What is expected: Nothing but the text of the listing, repeated exactly, belongs in the answer; leave the images out.

===== Data shown

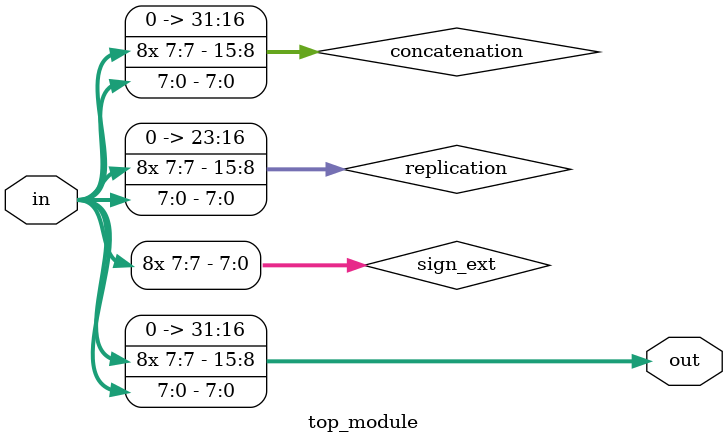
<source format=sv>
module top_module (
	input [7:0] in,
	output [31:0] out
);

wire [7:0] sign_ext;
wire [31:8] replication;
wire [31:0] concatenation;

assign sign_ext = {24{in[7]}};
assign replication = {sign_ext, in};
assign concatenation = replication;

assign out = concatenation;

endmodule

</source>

==========

Solution:
<source format=sv>
module top_module (
	input [7:0] in,
	output [31:0] out
);

wire [7:0] sign_ext;
wire [31:8] replication;
wire [31:0] concatenation;

assign sign_ext = {24{in[7]}};
assign replication = {sign_ext, in};
assign concatenation = replication;

assign out = concatenation;

endmodule

</source>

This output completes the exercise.